4
votes

I have logistic regression mode, where I explicitly set the threshold to 0.5.

model.setThreshold(0.5)

I train the model and then I want to get basic stats -- precision, recall etc.

This is what I do when I evaluate the model:

val metrics = new BinaryClassificationMetrics(predictionAndLabels)

val precision = metrics.precisionByThreshold


precision.foreach { case (t, p) =>

      println(s"Threshold is: $t, Precision is: $p")

    }

I get results with only 0.0 and 1.0 as values of threshold and 0.5 is completely ignored.

Here is the output of the above loop:

Threshold is: 1.0, Precision is: 0.8571428571428571

Threshold is: 0.0, Precision is: 0.3005181347150259

When I call metrics.thresholds() it also returns only two values, 0.0 and 1.0.

How do I get the precision and recall values with threshold as 0.5?

3

3 Answers

5
votes

You need to clear the model threshold before you make predictions. Clearing threshold makes your predictions return a score and not the classified label. If not you will only have two thresholds, i.e. your labels 0.0 and 1.0.

model.clearThreshold()

A tuple from predictionsAndLabels should look like (0.6753421,1.0) and not (1.0,1.0)

Take a look at https://github.com/apache/spark/blob/master/examples/src/main/scala/org/apache/spark/examples/mllib/BinaryClassificationMetricsExample.scala

You probably still want to set numBins to control the number of points if the input is large.

1
votes

I think what happens is that all the predictions are 0.0 or 1.0. Then the intermediate threshold values make no difference.
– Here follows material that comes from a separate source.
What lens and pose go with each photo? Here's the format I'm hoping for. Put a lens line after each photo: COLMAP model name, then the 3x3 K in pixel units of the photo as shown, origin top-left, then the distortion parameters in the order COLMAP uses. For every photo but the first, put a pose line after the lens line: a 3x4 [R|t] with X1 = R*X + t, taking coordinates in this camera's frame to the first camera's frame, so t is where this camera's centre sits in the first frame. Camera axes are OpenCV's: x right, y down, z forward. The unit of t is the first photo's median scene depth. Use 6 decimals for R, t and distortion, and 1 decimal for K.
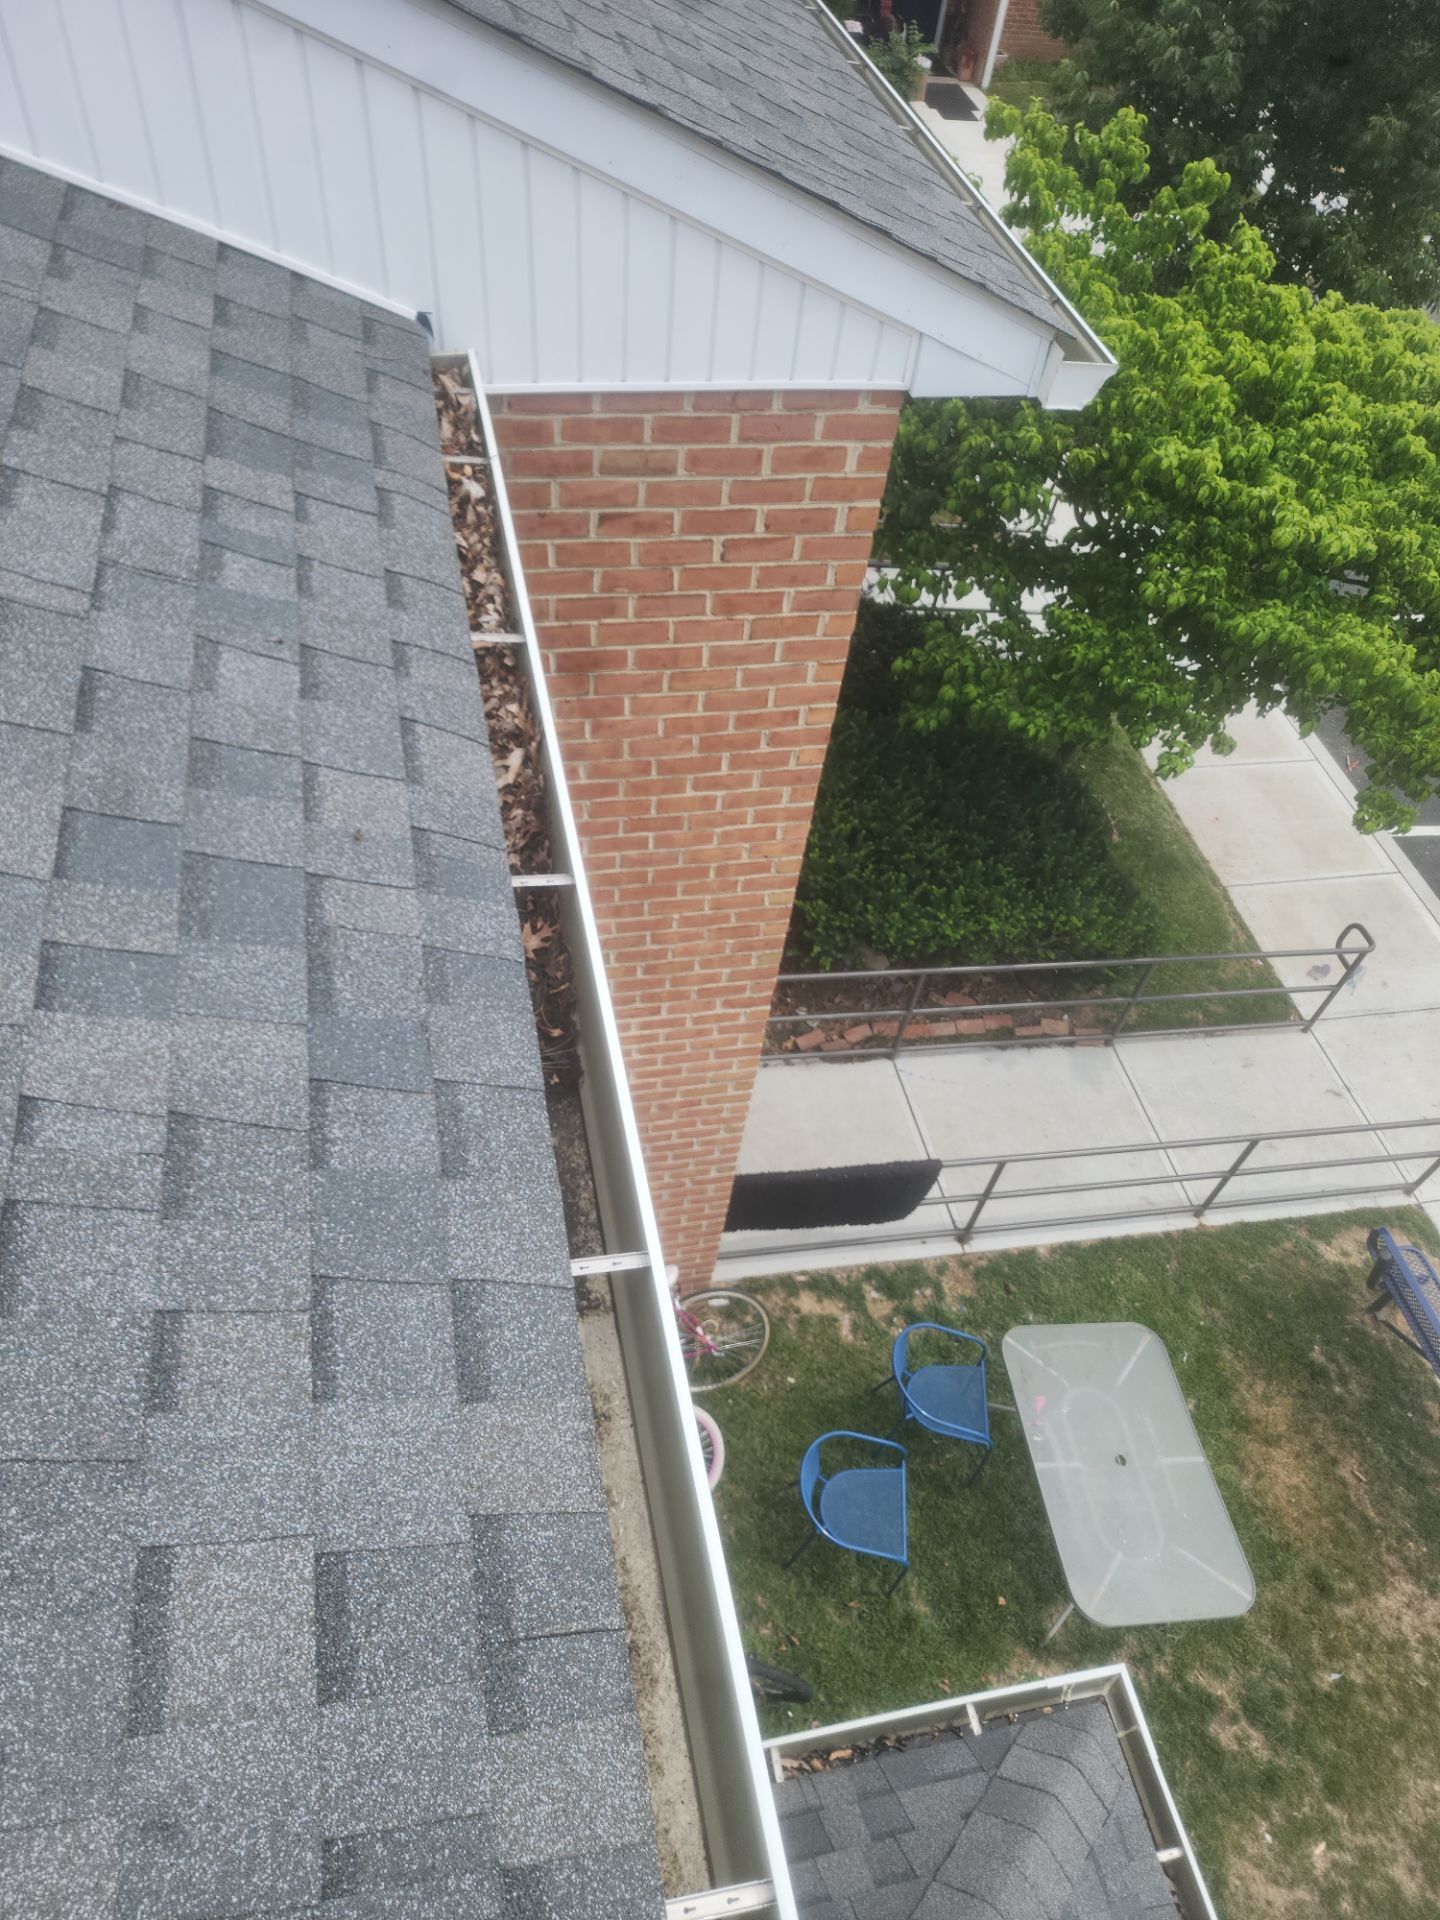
lens RADIAL K [[1157.5, 0, 698.1], [0, 1157.5, 993.7], [0, 0, 1]] dist [0.050293, -0.032551]
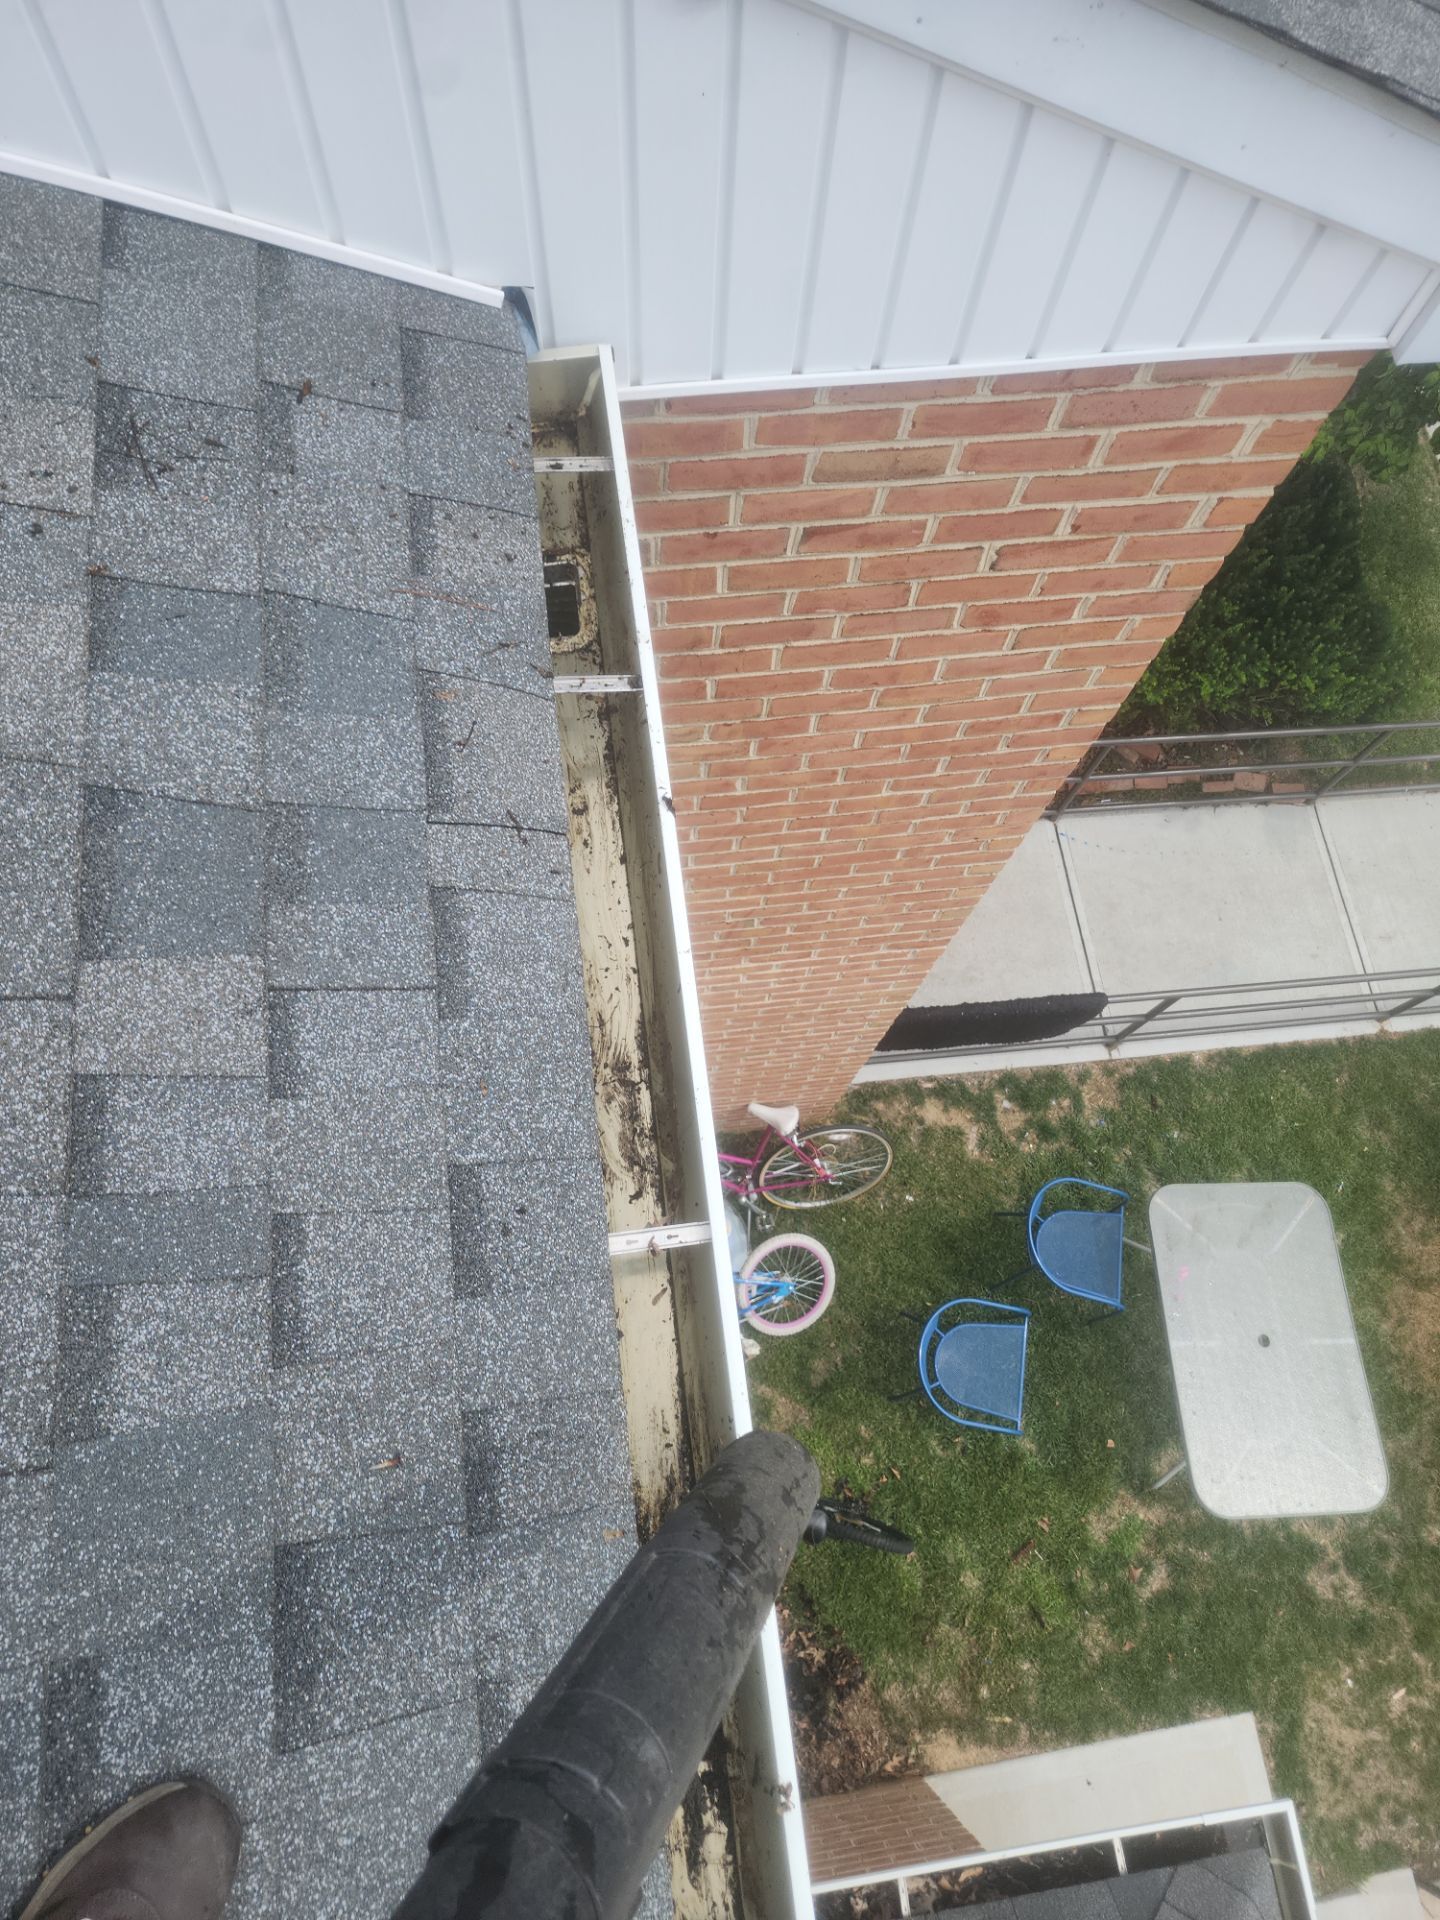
lens RADIAL K [[1203.3, 0, 731.1], [0, 1203.3, 959.7], [0, 0, 1]] dist [0.064704, -0.047624]
pose [[0.996970, 0.062033, -0.046934, -0.034748], [-0.044535, 0.949877, 0.309436, -0.171682], [0.063776, -0.306408, 0.949761, 0.146161]]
Consider the numBins argument of BinaryClassificationMetrics:

numBins: if greater than 0, then the curves (ROC curve, PR curve) computed internally will be down-sampled to this many "bins". If 0, no down-sampling will occur. This is useful because the curve contains a point for each distinct score in the input, and this could be as large as the input itself -- millions of points or more, when thousands may be entirely sufficient to summarize the curve. After down-sampling, the curves will instead be made of approximately numBins points instead. Points are made from bins of equal numbers of consecutive points. The size of each bin is floor(scoreAndLabels.count() / numBins), which means the resulting number of bins may not exactly equal numBins. The last bin in each partition may be smaller as a result, meaning there may be an extra sample at partition boundaries.
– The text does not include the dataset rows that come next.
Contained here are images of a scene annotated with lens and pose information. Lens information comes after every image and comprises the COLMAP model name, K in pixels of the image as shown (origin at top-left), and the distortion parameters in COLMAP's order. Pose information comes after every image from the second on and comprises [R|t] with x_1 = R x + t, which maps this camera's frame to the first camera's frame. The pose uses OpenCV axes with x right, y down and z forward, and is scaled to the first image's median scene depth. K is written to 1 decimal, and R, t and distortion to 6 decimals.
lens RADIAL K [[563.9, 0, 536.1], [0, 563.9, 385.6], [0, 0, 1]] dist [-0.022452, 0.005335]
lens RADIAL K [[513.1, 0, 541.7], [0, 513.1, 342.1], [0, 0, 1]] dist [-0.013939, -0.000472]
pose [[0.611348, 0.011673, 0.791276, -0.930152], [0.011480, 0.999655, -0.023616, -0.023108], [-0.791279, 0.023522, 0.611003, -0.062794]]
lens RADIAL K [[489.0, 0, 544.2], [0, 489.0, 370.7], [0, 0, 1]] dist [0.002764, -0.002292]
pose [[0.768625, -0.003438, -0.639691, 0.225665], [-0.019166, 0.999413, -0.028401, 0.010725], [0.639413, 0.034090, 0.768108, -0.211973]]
So if you don't set numBins, then precision will be calculated at all the different prediction values. In your case this seems to be just 0.0 and 1.0.

0
votes

First, try adding more bins like this (here numBins is 10):

val metrics = new BinaryClassificationMetrics(probabilitiesAndLabels,10);

If you still only have two thresholds of 0 and 1, then check to make sure the way you have defined your predictionAndLabels. You many be having this problem if you have accidentally provided (label, prediction) instead of (prediction, label).